Siempre me pregunté por qué mi familia no utilizaba la indumentaria, ni hablaba un idioma ancestral ni compartíamos las tradiciones que practican las familias originarias de estas territorialidades. La respuesta es que mi familia se desplazó del municipio de Momostenango y del departamento de Totonicapán (pueblo Maya K ́iche ́) debido a la falta de trabajo y la pobreza, sumado a la distribución territorial del estado nación colonial de Guatemala que otorga viviendas a los indígenas en zonas de catástrofe. Justamente por las inundaciones, mi familia se vio obligada a migrar internamente.
Por eso, se desplazaron a Quetzaltenango. Vieron la oportunidad de iniciar una nueva vida, pero les fue muy difícil sobrellevar la discriminación que hay en Guatemala contra las personas indígenas que habitan en Iximulew: eran víctimas de agresiones verbales y físicas, y se les complicaba encontrar una oportunidad laboral. De este modo, decidieron dejar de lado su identidad, abandonaron la indumentaria y el idioma ancestral, y dejaron de seguir las creencias y tradiciones familiares. Optaron por la negación de su existencia como forma de sobrevivencia ante el racismo.
Esto hizo que creciéramos sin indumentaria, sin saber idiomas ancestrales, sin tradiciones familiares, simplemente utilizando la vestimenta occidental y las tradiciones familiares occidentales ya que si formas parte del ser “ladina” tienes el beneficio del acceso a la educación, oportunidades laborales y a los círculos sociales. Por eso, regresar a mis raíces sigue siendo un verdadero reto porque es un aprendizaje constante de todo lo que me fue negado. He aprendido y sigo aprendiendo, todos los días. Pero el hecho de ya no percibirme ladina ni mestiza me ha generado el cuestionamiento de muchas personas sobre por qué me nombro así. También me cuestionan ser lesbiana, feminista e indígena.
Desde que tengo uso de razón siempre supe que me gustaban las mujeres, pero no entendía en realidad qué me pasaba y eso me causaba mucho temor. A mis 15 años, comprendí qué me sucedía, pero no sabía si había más personas iguales a mí. Recién me acepté tres años más tarde y conocí a más personas con las cuales he tejido mi camino político y espiritual.
■ ■ ■ ■ ■ ■ ■
(COMPRUEBA TU COMPRENSIÓN)
1. ¿Coinciden estas afirmaciones con el fragmento? Responde sí o no y cita las palabras del fragmento que lo deciden: (a) La familia se trasladó a Quetzaltenango. (b) La persona que narra se aceptó a los 15 años. (c) La familia abandonó el idioma ancestral.
2. Por favor, convierte en una lista breve el párrafo del fragmento que empieza con «Por eso, se desplazaron a Quetzaltenango», sin perder sus datos principales.
3. Retoma el fragmento sobre la identidad indígena y familiar a partir de su última oración y continúalo.

(DATOS PROPORCIONADOS)
■ ■ ■ ■ ■ ■ ■
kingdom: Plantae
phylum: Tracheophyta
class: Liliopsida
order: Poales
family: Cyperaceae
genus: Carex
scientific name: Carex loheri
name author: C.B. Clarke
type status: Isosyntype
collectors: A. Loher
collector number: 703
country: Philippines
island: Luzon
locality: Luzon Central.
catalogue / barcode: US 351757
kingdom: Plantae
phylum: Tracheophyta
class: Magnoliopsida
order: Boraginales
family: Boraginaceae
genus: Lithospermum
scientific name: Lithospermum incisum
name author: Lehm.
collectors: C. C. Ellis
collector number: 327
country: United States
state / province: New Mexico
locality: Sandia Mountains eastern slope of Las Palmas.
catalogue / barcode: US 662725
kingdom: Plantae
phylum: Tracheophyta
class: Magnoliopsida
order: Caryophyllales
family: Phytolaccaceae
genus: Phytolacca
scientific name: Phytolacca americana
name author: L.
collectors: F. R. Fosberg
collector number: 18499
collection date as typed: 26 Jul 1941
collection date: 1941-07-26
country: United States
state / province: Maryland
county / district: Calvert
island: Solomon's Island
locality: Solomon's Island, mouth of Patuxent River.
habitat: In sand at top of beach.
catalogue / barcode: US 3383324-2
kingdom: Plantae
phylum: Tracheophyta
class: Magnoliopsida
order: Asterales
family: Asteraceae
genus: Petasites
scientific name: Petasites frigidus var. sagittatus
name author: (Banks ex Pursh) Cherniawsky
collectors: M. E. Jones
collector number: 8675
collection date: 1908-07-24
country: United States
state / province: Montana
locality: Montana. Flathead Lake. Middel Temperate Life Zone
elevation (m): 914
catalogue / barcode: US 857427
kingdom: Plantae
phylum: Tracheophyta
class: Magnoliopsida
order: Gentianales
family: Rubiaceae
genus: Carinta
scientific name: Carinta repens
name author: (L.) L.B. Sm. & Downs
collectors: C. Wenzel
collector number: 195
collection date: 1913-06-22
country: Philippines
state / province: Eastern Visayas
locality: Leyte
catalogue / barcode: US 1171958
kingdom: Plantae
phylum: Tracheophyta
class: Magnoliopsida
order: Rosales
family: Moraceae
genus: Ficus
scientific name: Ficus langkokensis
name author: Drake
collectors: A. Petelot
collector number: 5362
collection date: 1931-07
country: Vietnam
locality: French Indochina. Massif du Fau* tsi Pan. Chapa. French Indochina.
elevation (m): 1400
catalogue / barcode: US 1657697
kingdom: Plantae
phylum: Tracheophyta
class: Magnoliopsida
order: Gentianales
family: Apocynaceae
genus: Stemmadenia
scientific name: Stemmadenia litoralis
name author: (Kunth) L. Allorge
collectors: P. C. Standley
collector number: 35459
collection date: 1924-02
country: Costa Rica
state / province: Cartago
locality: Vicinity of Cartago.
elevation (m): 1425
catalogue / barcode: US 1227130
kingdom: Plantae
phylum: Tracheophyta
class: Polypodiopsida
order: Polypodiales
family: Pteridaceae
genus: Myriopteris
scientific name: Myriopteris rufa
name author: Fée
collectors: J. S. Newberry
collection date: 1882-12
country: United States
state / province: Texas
■ ■ ■ ■ ■ ■ ■
(RESULTADOS)
1.
(a) Sí: «Por eso, se desplazaron a Quetzaltenango.»
(b) No: «A mis 15 años, comprendí qué me sucedía» y «Recién me acepté tres años más tarde».
(c) Sí: «abandonaron la indumentaria y el idioma ancestral».

2.
- La familia se trasladó a Quetzaltenango para empezar una nueva vida.
- Allí sufrió la discriminación contra las personas indígenas en Guatemala: agresiones verbales y físicas y dificultad para conseguir trabajo.
- Por eso renunció a su identidad: dejó la indumentaria, el idioma ancestral, las creencias y las tradiciones familiares.
- Negar su existencia fue su forma de sobrevivir al racismo.

3.
“Desde que tengo uso de razón siempre supe que me gustaban las mujeres, pero no entendía en realidad qué me pasaba y eso me causaba mucho temor”
Quetzaltenango es un lugar machista, conservador, religioso, y tradicional. Las mujeres deben de estar en la casa atendiendo a los hijos y al esposo, haciendo los quehaceres. Las mujeres no deben estudiar: son los hombres quienes sí tienen acceso a la educación y pueden superarse.
En Quetzaltenango y sus municipios existe un racismo muy fuerte. Creen que no existe la homosexualidad, piensan que es una enfermedad, que comienza por una decepción amorosa o que es por moda. La homosexualidad y otras diversidades sexuales son castigadas violentamente: desde encerrarte en tu casa y enviarte al psicólogo, hasta agredirte físicamente, sufrir violaciones correctivas, el casamiento obligatorio o el linchamiento hasta la muerte.
No pretendo nombrarme indígena desde una apropiación cultural, como muchas personas ladino y mestizas lo hacen. Incluso feministas occidentales. No pretendo dar explicaciones a las violencias sobre mi existencia. No creo que los feminismos del mundo ni las luchas LGBTTIQ+ se conviertan en una secta de adoctrinamientos. Sí creo, profundamente, en los caminos emancipatorios de nuestra identidad y sexualidad. Que las rebeldías sexuales continúen llevando la justicia a los pueblos originarios y las mujeres.
Andrea Díaz es originaria del departamento de Quetzaltenango, activista en la lucha de los derechos de las mujeres lesbianas y bisexuales, y fundadora de la organización Vidas Paralelas.